Where the line containing "293 313 112.06" appears, start copying; continue through the last line below and copy nothing else.
[[ DATASET CONTENT, beginning ]]
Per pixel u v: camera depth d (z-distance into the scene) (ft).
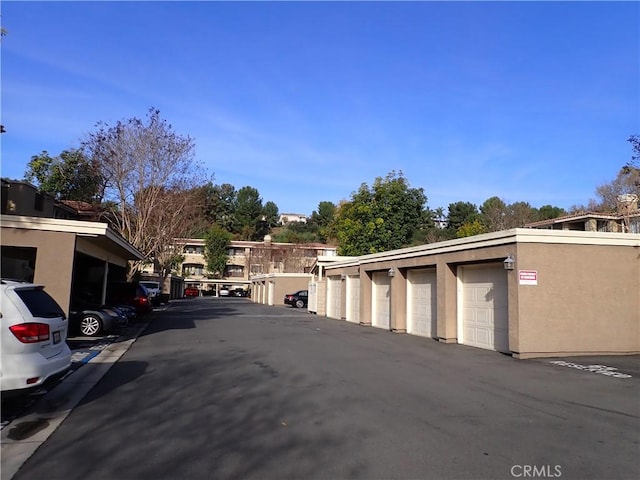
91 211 109.60
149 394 27.32
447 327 54.54
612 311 45.62
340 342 53.11
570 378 33.37
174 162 115.24
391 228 133.18
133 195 110.93
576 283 44.86
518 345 42.68
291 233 311.47
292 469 16.55
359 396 27.20
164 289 180.86
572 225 147.74
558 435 20.52
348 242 134.92
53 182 114.83
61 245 47.85
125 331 61.52
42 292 24.98
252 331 63.52
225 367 36.09
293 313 112.06
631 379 33.14
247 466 16.78
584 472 16.60
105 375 32.94
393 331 67.97
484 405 25.52
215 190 328.90
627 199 135.03
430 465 17.03
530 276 43.70
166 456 17.66
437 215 212.64
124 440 19.40
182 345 48.60
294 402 25.64
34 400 25.79
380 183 136.46
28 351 21.80
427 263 59.52
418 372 35.14
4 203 70.13
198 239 269.64
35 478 15.69
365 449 18.54
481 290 51.39
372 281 80.33
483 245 48.75
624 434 20.70
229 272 276.21
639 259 47.01
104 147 106.63
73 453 17.93
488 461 17.47
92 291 78.79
[[ DATASET CONTENT, end ]]
» **SOLUTION TO THIS PROBLEM**
293 313 112.06
631 379 33.14
247 466 16.78
584 472 16.60
105 375 32.94
393 331 67.97
484 405 25.52
215 190 328.90
627 199 135.03
430 465 17.03
530 276 43.70
166 456 17.66
437 215 212.64
124 440 19.40
182 345 48.60
294 402 25.64
34 400 25.79
380 183 136.46
28 351 21.80
427 263 59.52
418 372 35.14
4 203 70.13
198 239 269.64
35 478 15.69
365 449 18.54
481 290 51.39
372 281 80.33
483 245 48.75
624 434 20.70
229 272 276.21
639 259 47.01
104 147 106.63
73 453 17.93
488 461 17.47
92 291 78.79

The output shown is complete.